Kiele was the overwhelming favorite of Sam and Russell. Despite a half-dozen holes that the kids called "ball eaters," Kiele was perfectly playable for them from the 5,417-yard women's tees. Since every par three is between 100 and 130 yards, the kids knew they'd have several holes where they might reach the greens in regulation and have chances for pars or bogeys. Kiele also has red-tee par fours of just 295, 280, 279 and 255 yards, though others are as long as 380. By the back nine, Sam was hitting his drives so confidently that his delighted dad suddenly realized he might have acquired a partner for life.

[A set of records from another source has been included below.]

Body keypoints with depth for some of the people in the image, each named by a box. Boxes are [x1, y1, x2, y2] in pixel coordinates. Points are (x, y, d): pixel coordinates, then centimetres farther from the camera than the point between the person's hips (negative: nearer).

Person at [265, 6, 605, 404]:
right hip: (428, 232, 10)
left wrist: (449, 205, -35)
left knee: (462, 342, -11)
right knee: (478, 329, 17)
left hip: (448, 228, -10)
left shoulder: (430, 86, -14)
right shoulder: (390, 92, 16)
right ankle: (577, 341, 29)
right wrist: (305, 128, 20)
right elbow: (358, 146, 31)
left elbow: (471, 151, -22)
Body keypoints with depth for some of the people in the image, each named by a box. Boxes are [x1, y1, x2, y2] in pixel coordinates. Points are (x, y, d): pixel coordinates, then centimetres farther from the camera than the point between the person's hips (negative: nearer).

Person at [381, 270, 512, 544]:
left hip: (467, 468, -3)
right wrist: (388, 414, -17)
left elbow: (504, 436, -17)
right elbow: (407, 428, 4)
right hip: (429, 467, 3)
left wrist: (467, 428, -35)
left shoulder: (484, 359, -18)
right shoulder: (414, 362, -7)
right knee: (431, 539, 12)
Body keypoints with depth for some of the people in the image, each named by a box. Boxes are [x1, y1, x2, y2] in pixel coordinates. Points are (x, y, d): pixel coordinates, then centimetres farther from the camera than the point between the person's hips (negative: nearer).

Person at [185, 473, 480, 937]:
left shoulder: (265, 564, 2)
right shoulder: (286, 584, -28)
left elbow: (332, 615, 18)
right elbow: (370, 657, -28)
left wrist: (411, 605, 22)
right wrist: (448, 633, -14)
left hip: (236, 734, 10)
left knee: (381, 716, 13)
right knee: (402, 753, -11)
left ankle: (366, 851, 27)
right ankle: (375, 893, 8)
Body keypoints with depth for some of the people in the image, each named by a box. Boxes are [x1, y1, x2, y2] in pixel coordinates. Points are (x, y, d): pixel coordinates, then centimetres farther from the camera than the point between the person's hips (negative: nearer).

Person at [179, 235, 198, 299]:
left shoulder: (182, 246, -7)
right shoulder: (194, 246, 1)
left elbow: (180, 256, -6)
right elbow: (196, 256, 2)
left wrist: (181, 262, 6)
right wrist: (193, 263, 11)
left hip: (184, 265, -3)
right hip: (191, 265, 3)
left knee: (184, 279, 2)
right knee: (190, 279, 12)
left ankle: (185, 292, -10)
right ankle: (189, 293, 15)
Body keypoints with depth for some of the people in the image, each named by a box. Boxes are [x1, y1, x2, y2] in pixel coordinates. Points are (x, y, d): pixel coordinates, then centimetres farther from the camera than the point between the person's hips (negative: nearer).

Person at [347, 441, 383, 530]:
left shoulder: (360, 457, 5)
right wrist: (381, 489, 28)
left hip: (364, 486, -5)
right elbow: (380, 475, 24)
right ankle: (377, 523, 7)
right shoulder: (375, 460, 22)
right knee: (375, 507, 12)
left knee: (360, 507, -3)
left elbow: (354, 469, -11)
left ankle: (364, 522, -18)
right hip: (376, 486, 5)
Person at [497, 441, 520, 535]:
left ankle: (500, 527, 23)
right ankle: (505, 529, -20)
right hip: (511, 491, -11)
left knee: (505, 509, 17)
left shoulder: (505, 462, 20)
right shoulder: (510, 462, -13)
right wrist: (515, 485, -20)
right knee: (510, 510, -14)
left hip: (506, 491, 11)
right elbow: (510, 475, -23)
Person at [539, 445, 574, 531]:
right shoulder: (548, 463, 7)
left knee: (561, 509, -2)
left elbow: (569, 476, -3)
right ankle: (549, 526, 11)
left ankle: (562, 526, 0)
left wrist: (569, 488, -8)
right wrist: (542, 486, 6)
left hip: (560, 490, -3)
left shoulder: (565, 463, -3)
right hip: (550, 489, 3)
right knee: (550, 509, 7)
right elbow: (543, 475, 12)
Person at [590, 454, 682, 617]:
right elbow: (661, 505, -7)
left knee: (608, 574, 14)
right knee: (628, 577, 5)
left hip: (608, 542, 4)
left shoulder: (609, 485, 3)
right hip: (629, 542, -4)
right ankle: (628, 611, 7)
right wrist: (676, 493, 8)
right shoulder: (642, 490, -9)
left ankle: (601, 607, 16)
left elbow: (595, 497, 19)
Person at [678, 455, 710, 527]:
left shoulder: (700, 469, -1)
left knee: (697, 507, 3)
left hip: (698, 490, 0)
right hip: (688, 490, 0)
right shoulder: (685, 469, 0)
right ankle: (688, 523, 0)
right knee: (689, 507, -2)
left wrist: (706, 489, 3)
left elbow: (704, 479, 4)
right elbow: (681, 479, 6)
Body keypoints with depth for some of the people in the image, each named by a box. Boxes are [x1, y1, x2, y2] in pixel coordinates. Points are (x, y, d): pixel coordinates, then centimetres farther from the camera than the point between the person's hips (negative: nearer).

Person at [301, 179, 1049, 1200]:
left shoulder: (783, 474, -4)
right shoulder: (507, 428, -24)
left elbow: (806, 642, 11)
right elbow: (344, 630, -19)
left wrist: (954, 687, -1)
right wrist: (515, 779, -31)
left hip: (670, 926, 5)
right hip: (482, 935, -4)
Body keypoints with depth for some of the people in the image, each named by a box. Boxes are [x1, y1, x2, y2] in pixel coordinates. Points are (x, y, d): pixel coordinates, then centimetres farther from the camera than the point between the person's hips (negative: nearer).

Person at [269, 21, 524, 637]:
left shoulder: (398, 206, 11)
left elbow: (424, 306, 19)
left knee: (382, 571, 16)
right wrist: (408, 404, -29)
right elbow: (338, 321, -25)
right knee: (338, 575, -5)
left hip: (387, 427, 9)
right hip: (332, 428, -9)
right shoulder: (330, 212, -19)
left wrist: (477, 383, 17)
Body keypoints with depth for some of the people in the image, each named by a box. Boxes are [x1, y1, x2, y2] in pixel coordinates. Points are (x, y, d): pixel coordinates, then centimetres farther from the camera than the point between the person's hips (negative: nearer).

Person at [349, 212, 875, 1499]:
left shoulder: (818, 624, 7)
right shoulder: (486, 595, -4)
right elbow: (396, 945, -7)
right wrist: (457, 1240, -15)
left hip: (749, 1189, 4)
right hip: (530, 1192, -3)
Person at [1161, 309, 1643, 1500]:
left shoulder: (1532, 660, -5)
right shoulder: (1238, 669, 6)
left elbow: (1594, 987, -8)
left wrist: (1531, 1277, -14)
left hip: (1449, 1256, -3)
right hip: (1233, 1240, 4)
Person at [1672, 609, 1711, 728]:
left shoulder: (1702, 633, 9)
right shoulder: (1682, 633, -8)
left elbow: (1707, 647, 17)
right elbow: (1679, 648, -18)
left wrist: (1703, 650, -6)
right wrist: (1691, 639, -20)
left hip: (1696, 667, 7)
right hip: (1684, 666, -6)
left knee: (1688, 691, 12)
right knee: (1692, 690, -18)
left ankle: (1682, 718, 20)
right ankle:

Kiele actually seemed to increase the boys' confidence, especially the superb greens, sometimes praised as the best in Hawaii. Kids know quality. "These greens are smoother than the other courses," said Sam, who didn't yet understand that you aren't supposed to sink a forty-foot seagoer every round. So he just lined up, fired away and kept doing it.

The drive from Poipu Bay to Kiele takes you from a superior seaside links to a kind of Nicklaus ode to heavenly Hawaiian golf moderation--not too hard, not too easy, totally spectacular. But when you head north, hold on to your ego. The forty-five-minute drive from Kiele to Princeville is like traveling to another golf planet. The Prince is out of this world.

Tiger Woods has called the Prince one of the best courses in the world. Many experts rank it in America's top fifty, as well as number one in Hawaii. Perhaps nowhere are there as many thrilling shots in a span of eighteen holes. If I were a scratch golfer, the Prince might be my favorite course--anywhere. However, my idea of a fine day on a tough course is eighties, not seventies, and if put under enough pressure, my game can fall apart.

The Prince is pure pressure. The tension starts on one as you stand on a mountain, look down at a sliver of fairway carved out of the tropics and realize that, thanks to a double dogleg, a prevailing crosswind, a nasty creek and a gorge, you have no idea where you're going or how you're supposed to get there. You think, And this might be what--a par eleven, perhaps?Actually, just a par four. But you won't make four. Believe me.

All around the Prince, I rhapsodized in the rain. Look at this eye-popping par four with the tee elevated a hundred feet above the fairway! Have you ever seen a more dramatic par five than this monster, where you have to hit over two chasms deep enough to conceal a family of T-rexes?Every time I'd go off on such a riff, Paul would say, "You love it because you're playing your best. If you hit the ball like you did yesterday, you'd have quit by now."

Almost every hole at the Prince has some disgustingly enviable view of Bali Hai, the sweeping Anini Beach or Queen Emma's Bluffs. However, the first four holes of the back nine stay locked in your mind like Amen Corner or the seventh through tenth holes along the cliffs at Pebble Beach.